By Ashley Bergner
Box Office Buzz
Marvel’s “Agents of S.H.I.E.L.D.” was one of the most anticipated new shows premiering last fall, a concept that appeared to be full of potential. However, after the first several episodes, many fans seemed to agree the show hadn’t quite lived up to the hopes they had for it. The characters weren’t quite clicking, the show struggled to find a tone and focus, and it didn’t seem to have the same magic spark as the Marvel movies. Ratings have continued to drop, and if the trend continues, a cancellation notice could be in the show’s future.
Which would be a shame, because “Agents of S.H.I.E.L.D.” has shown real improvement in the second half of its first season. Show runners have been fixing many of the issues fans seemed to have with the series, and it’s now closer, I think, to the show fans were actually hoping to see when they tuned in last fall.
The first episode after the holiday break, “The Magical Place,” at first appeared to be a bit of a letdown; the truth about how Agent Phil Coulson was brought back from the dead wasn’t quite as dramatic as fans had been hoping for. However, with the episode “T.R.A.C.K.S.,” the show began to really pick up steam, and we learned the supposed “big reveal” about Coulson was only part of the truth. The run of solid episodes continued through last week’s “Turn, Turn, Turn,” which provided a nice tie-in with “Captain America: The Winter Soldier.”
Back in January, I wrote a blog about what I wanted to happen in the second half of “Agents of S.H.I.E.L.D.” season one, and I was excited to see that most of the concerns I raised have been addressed. One of the main issues fans seemed to have was that the show lacked a strong, overarching plot. The “monster of the week” format used in the first half of season one resulted in some interesting episodes but caused the show to lack a sense of continuing, high-stakes urgency. That has changed with part two. So far, a major character has been shot, some characters have turned traitor, a member of Coulson’s team is given a top secret mission from Director Nick Fury that he or she isn’t allowed to share with the rest of the team, and another major character is brought back from the brink of death, similar to Coulson.

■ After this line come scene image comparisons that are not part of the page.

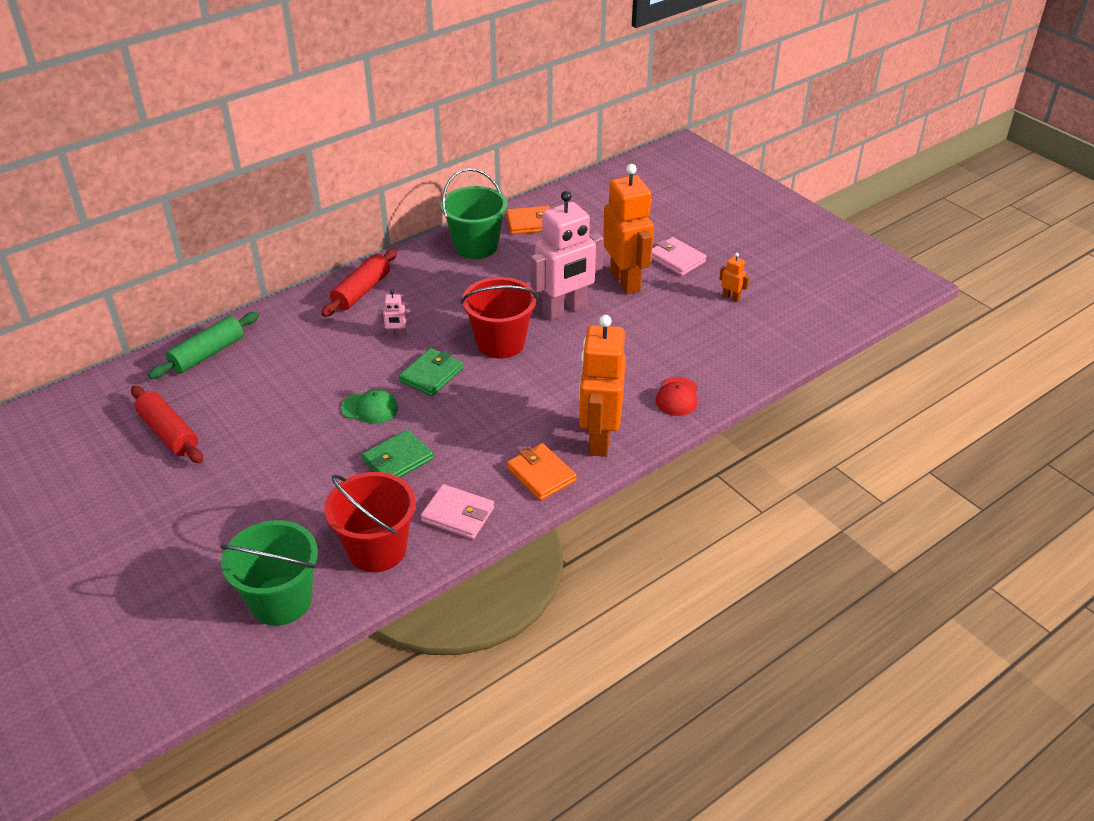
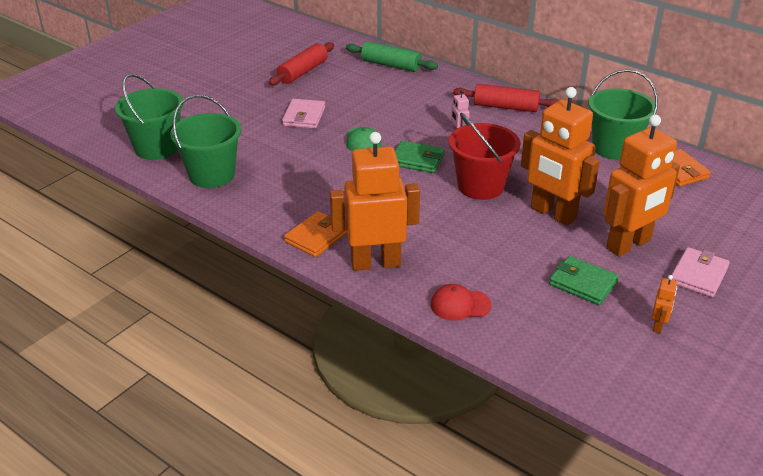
camera: 75 degrees right, 5 degrees down
red bucket [324,472,416,572] -> green bucket [170,95,241,188]
green wallet [362,429,433,477] -> green wallet moved to [549,256,619,305]
pink wallet [421,484,494,539] -> pink wallet moved to [282,99,325,129]
pink robot [530,191,604,320] -> orange robot [521,87,600,226]

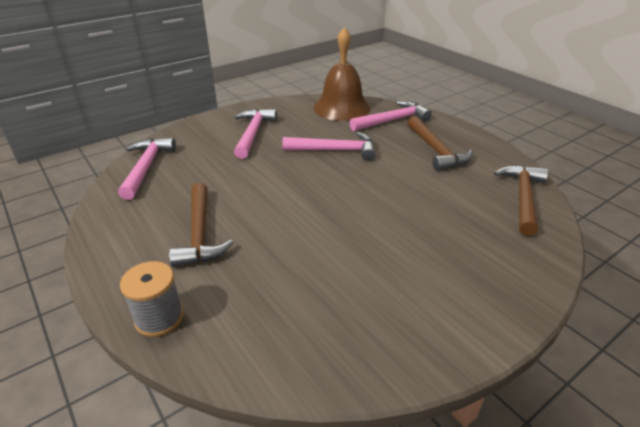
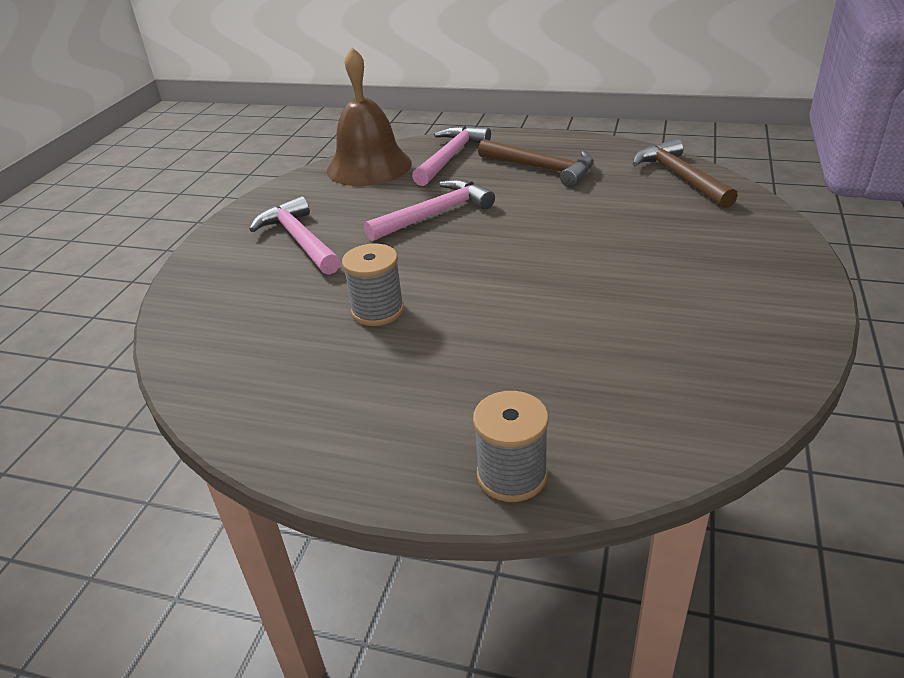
camera: 35 degrees left, 0 degrees up
pink hammer [118,138,176,200] -> none
brown hammer [169,183,234,267] -> none
none -> grey spool [342,244,404,326]

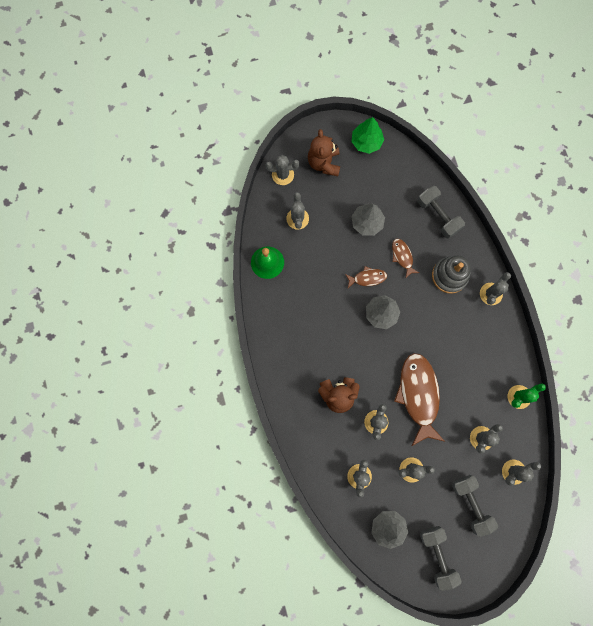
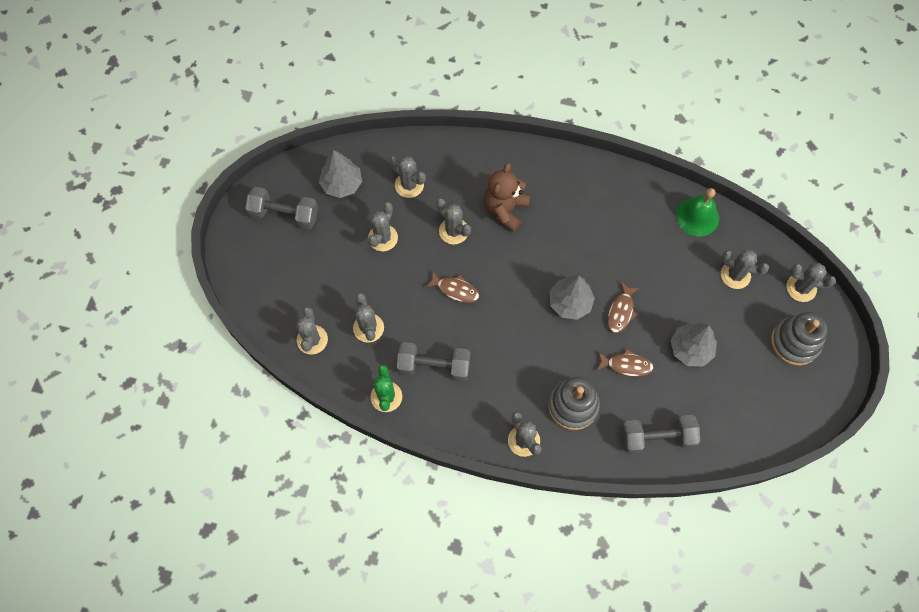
camera: 120 degrees right, 10 degrees down
grey cactus [266,155,299,185] -> grey cactus turned 75 degrees clockwise [786,263,836,302]
brown teddy bear [308,129,340,176] -> grey stacking toy [771,312,828,366]
green tree [352,117,384,154] -> none
brown fish [394,353,445,446] -> brown fish [424,270,479,303], size x0.48
grey dumbbell [452,475,498,537] -> grey dumbbell moved to [397,342,470,382]

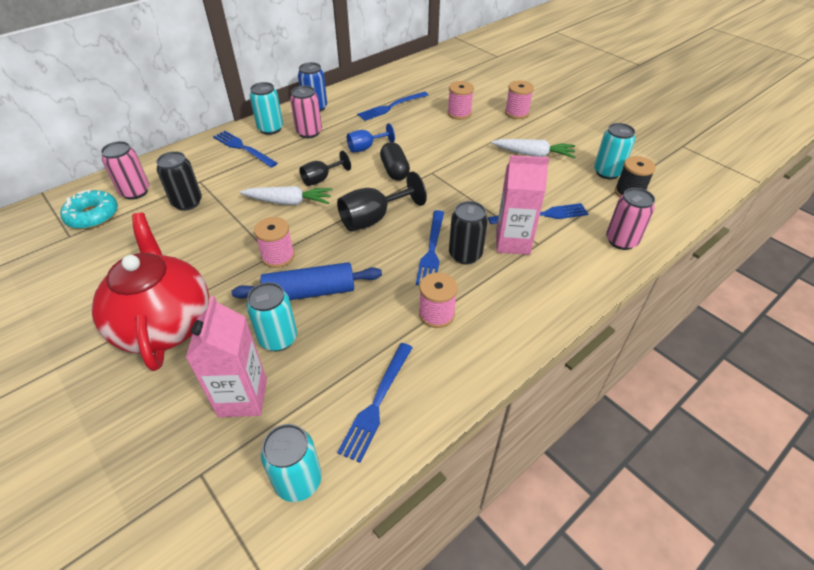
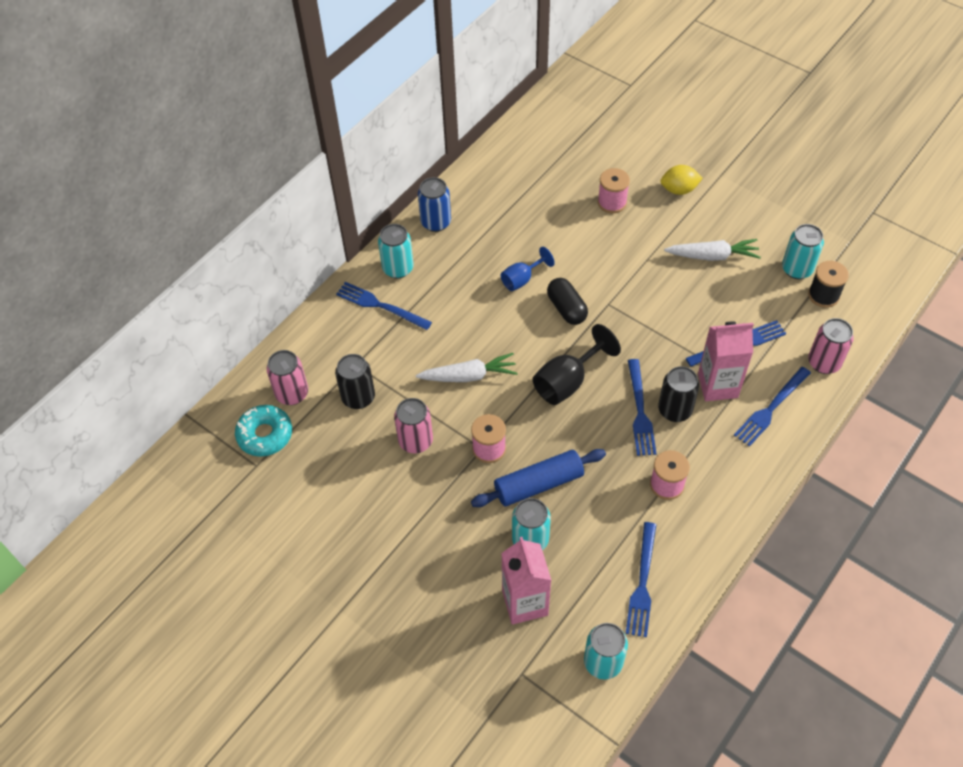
camera: 10 degrees left, 10 degrees up
red teapot [91,213,209,371] -> none
pink can [290,85,322,138] -> pink can moved to [394,398,433,454]
black goblet [299,151,351,186] -> none
blue fork [357,91,428,121] -> blue fork moved to [734,367,811,447]
pink spool [505,81,534,119] -> yellow lemon [660,165,703,195]

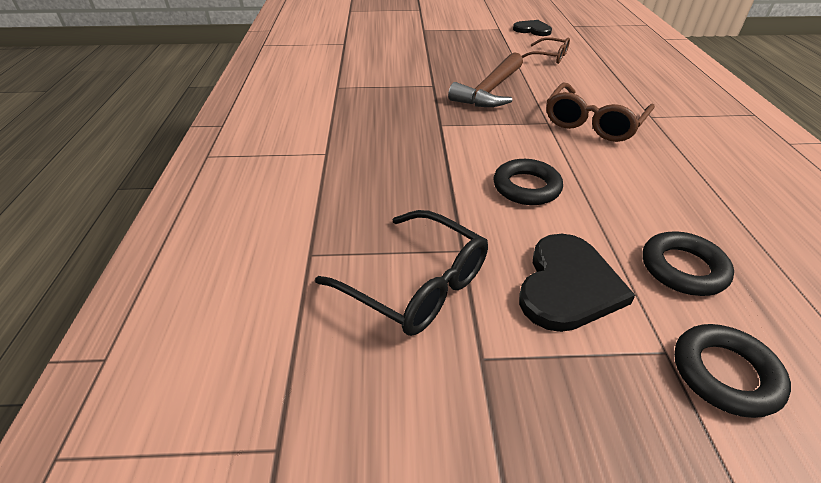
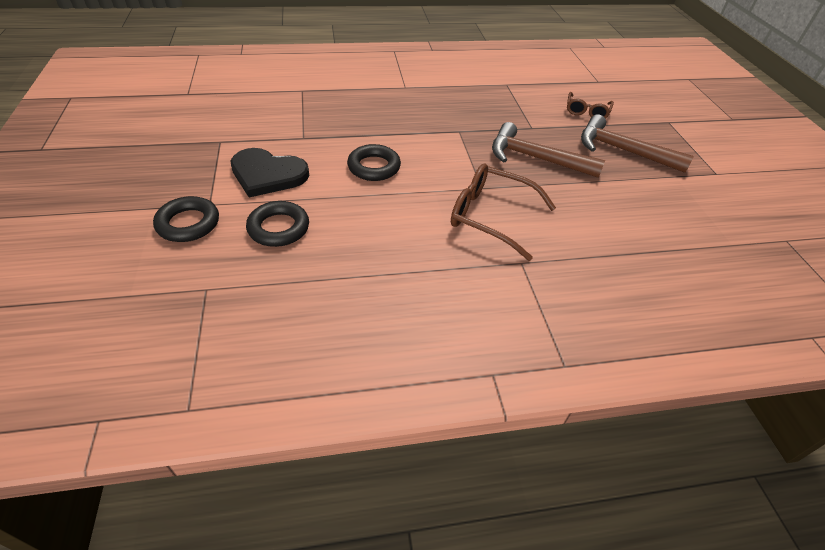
camera: 80 degrees right, 5 degrees up
black glasses [315,210,488,336] -> none
black heart [513,20,552,36] -> none
brown glasses [522,37,570,64] -> brown glasses moved to [567,92,614,119]
none -> brown hammer [581,114,694,173]

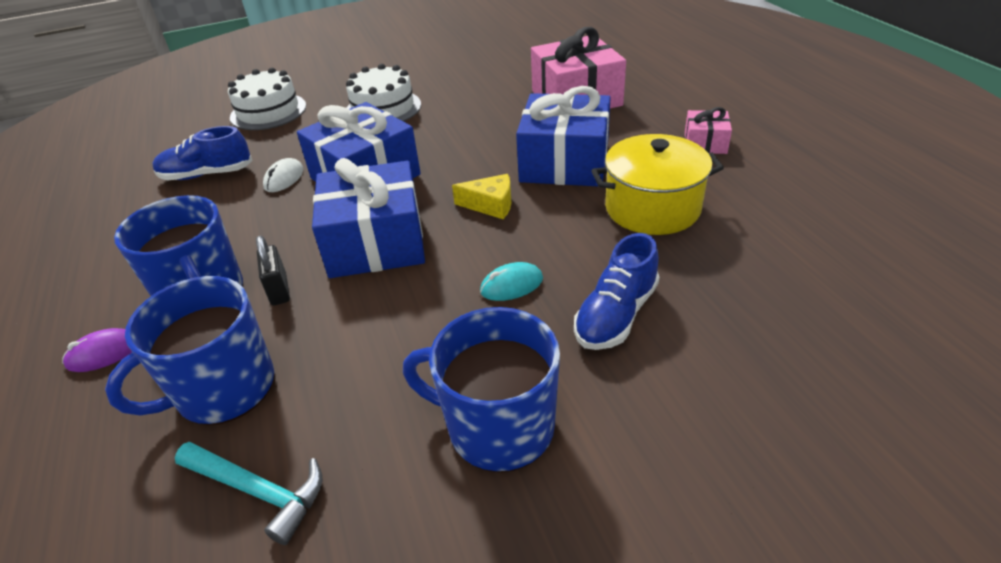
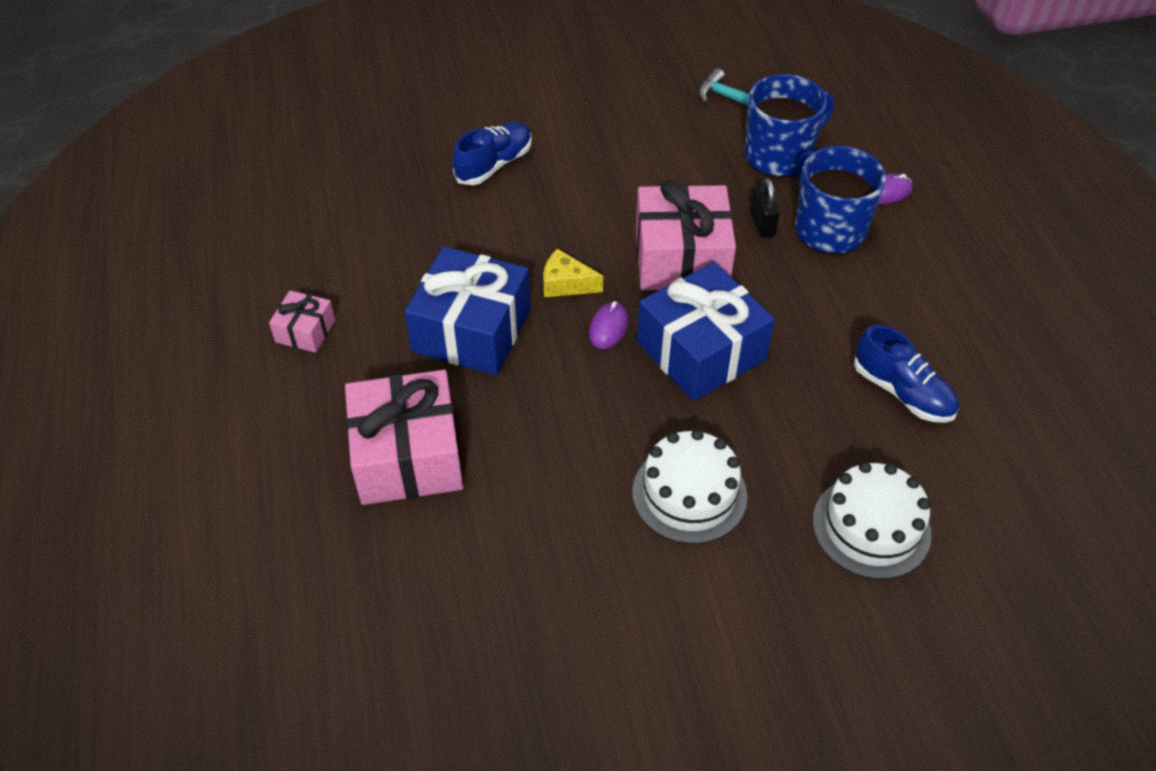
camera: 175 degrees left, 10 degrees up
blue shoe [153,126,253,180] -> blue shoe turned 45 degrees clockwise [854,325,959,423]
white mouse [263,158,304,192] -> none
blue gift [312,158,425,278] -> pink gift [636,181,736,290]
blue mug [403,307,560,472] -> none
turquoise mouse [480,262,543,301] -> none
yellow pot [591,134,724,235] -> none
none -> purple mouse [589,301,629,349]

The show has focused in on a mysterious villain known as the “Clairvoyant,” who appears to have psychic powers, and the Clairvoyant also has been tied into the truth about Coulson’s resurrection. The major secret about S.H.I.E.L.D. uncovered in “Captain America: The Winter Soldier” spills over into “Agents of S.H.I.E.L.D.,” understandably shaking the entire foundation of the show. The increased complexity and heightened sense of mystery and danger has me excited about watching the show again.
I also feel Coulson’s team is finally starting to click, and the characters are functioning more as a cohesive unit. We’re seeing some deeper character development and learning more about who these characters are and what secrets they’re hiding in their past. The addition of some new characters has added energy to the show: Bill Paxton has been great as Agent John Garrett, a friend of Coulson’s, and I’ve enjoyed watching B.J. Britt, who is charming and likable as Agent Antoine Triplett. Jaimie Alexander (Lady Sif from the “Thor” movies) also guest stars on a great “Thor”-crossover episode called “Yes Men” (it’s actually a stronger “Thor”-crossover episode than the one marketed last fall, right after the release of “The Dark World”).
While Skye still doesn’t seem to be a fan favorite, I think the writers have done a better job working her into the show and haven’t been trying as hard to force her as the main character. Agent Ward is another character fans have had a tougher time warming up to, but some recent plot twists have added a more interesting side to the character. My favorite character, aside from Coulson, continues to be Agent Fitz. Though he started out as more of a caricature, the show has added depth to his character, and his character is now a nice mix of sweet, funny and quirky. I’d also like to see more of the character Mike Peterson, who has been turned into the villain Deathlok against his will. Peterson is one of the most heartbreaking and emotionally complex characters on the show.
If you started watching “Agents of S.H.I.E.L.D.” but gave up after the first half of season one, I’d encourage you to give it another shot. The show still has some work to do — I’m still not buying the Agent Ward/Skye romantic subplot — but the series has definitely improved and seems to have found the right blend of elements: a mix of the Marvel superhero movies, “James Bond” and “The X-Files.” I think the show has earned a second chance — and a second season.
So, what do you think? Are you still watching “Agents of S.H.I.E.L.D.”? Do you think the show has improved since it started?